4 min read

AI and Designer-as-god

AI and Designer-as-god
Photo by Eva Bronzini

I have recognized a troublesome pattern in the design/research discourse about how LLMs will change our role. I am still thinking through this, but I wanted to share my raw thought stream with you.

We have a few popular metaphors for talking about LLMs. Some of the most common ones I hear are:

  • Sparring partner
  • Intern
  • My dear assistant
  • Stochastic parrot (my favorite)

With the increasing popularity of MCPs and the word "agentic", people started acknowledging that different LLMs are good at different things. This realization gave the AI fanboys/girls the permission to accept that their favorite chat window is not a sentient, intelligent, know-it-all, magical servant that does their bidding. Not only that, they have (locally) accepted the fact that LLM outputs are quite hard to use without additional overhead. Oh relief.

This acknowledgment shifted the fandom talk from "being a 100x in something" to "being the coordinator of things." In this new phase of AI hype cycle, humans are these cute, creative, know-it-all, omniscient beings that are best suited for coordinating the work of several output generators, even if they have no idea about how those generators work.

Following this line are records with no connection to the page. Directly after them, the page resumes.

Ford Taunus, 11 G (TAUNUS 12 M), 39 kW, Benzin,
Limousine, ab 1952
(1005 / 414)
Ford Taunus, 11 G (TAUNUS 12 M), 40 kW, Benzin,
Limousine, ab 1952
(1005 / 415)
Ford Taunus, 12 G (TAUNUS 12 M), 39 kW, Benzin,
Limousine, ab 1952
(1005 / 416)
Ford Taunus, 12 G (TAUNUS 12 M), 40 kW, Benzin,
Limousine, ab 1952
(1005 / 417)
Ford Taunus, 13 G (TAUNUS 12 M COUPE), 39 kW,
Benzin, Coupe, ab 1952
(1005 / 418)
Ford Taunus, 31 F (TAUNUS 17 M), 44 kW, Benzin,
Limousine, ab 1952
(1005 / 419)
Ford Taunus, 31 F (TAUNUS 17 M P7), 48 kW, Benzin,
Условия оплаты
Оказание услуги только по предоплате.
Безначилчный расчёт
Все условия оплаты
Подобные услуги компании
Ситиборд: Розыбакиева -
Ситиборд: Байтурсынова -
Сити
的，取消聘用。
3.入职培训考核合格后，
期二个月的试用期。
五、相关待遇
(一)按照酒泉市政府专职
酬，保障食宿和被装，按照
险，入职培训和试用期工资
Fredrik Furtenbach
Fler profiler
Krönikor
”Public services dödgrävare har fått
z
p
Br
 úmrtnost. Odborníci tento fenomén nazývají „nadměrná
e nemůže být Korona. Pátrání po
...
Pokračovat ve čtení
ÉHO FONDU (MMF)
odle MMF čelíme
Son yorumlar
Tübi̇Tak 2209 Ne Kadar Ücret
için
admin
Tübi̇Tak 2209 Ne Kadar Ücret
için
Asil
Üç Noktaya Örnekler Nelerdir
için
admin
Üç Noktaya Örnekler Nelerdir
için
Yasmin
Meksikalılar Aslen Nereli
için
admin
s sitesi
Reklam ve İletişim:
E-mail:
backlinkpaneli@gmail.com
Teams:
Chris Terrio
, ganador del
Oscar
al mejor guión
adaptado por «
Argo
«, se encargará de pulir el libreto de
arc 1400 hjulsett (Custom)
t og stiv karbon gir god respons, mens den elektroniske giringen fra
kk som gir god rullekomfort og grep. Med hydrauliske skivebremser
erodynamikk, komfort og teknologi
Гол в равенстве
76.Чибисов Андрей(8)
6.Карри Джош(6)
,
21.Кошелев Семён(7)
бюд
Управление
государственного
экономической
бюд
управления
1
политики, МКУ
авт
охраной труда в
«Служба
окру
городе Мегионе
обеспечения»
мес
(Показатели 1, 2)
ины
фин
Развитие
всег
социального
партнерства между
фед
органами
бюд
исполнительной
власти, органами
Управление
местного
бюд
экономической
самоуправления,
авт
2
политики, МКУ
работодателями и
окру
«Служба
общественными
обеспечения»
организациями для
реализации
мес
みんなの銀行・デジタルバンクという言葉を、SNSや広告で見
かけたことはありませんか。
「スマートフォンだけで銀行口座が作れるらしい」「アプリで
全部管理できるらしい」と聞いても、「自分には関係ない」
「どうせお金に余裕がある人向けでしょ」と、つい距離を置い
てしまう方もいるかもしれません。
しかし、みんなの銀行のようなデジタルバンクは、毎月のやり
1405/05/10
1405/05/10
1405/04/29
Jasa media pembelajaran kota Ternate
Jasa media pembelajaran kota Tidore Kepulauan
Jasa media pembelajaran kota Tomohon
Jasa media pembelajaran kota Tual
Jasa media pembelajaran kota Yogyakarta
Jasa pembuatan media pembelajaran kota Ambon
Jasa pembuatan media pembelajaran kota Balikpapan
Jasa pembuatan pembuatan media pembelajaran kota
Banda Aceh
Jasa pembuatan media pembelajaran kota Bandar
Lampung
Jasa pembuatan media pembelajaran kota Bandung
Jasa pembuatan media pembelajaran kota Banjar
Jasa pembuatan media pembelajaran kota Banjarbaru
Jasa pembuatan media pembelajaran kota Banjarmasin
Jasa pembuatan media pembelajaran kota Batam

Unfortunately, this idea of coordination really resonated with the designers who were brought up with, or self-subscribe to, the notion of being designer gods. The designer gods think that the world is waiting for their decisions, and that only those decisions would create the perfect user experience. The designer god thinks that the team who is responsible for creating and running the experience cannot do a good job without their blessing. The person with decades of experience in the domain that the designer god is working on? No no, they are just business people who really don't get design...

I think our industry successfully recognized that designer-as-god was not a useful mode of working for digital products in a modern society, about a decade ago. I felt that we had about a decade of work left to do to completely eradicate this toxic perspective. Unfortunately, I think this new notion of "oh he who designs screens and flows is a loser" set us back about a decade.